"If a variable has k levels, you can create only k-1 indicators. You have to choose one of the k categories as a "baseline" and leave out its indicator." (from Business Statistics by Sharpe, De Veaux & Velleman)Technically, one can easily create k dummy variables for k categories in any software. The reason for not including all k dummies as predictors in a linear regression is to avoid perfect multicollinearity, where an exact linear relationship exists between the k predictors. Perfect multicollinearity causes computational and interpretation challenges (see slide #6). This k-dummies issue is also called the Dummy Variable Trap.
While these guidelines are required for linear regression, which other predictive models require them? The k-1 dummy rule applies to models where all the predictors are considered together, as a linear combination. Therefore, in addition to linear regression models, the rule would apply to logistic regression models, discriminant analysis, and in some cases to neural networks.
What happens if we use k-1 dummies in other predictive models?
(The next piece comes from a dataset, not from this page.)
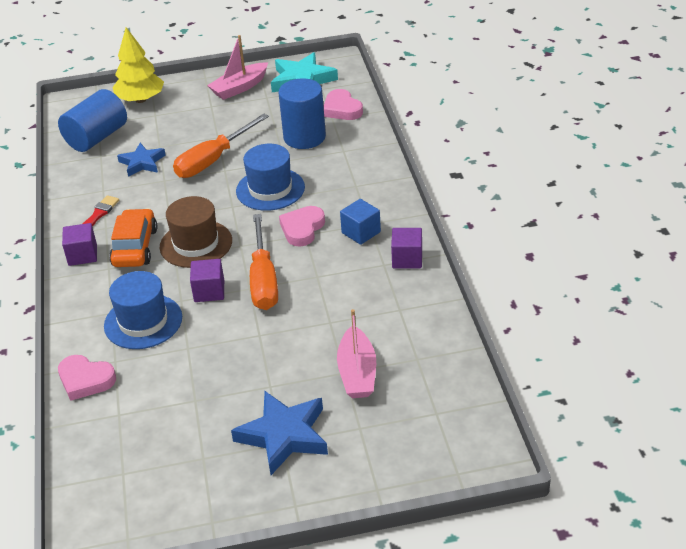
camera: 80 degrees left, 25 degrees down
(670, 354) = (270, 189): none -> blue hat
The choice of the dropped dummy variable does not affect the results of regression models, but can affect other methods. For instance, let's consider a classification/regression tree. In a tree, predictors are evaluated one-by-one, and therefore omitting one of the k dummies can result in an inferior predictive model. For example, suppose we have 12 monthly dummies and that in reality only January is different from other months (the outcome differs between January and other months). Now, we run a tree omitting the January dummy as an input and keep the other 11 monthly dummies. The only way the tree might discover the January effect is by creating 11 levels of splits by each of the dummies. This is much less efficient than a single split on the January dummy.
This post is inspired by a discussion in the recent Predictive Analytics 1 online course. This topic deserves more than a short post, yet I haven't seen a thorough discussion anywhere.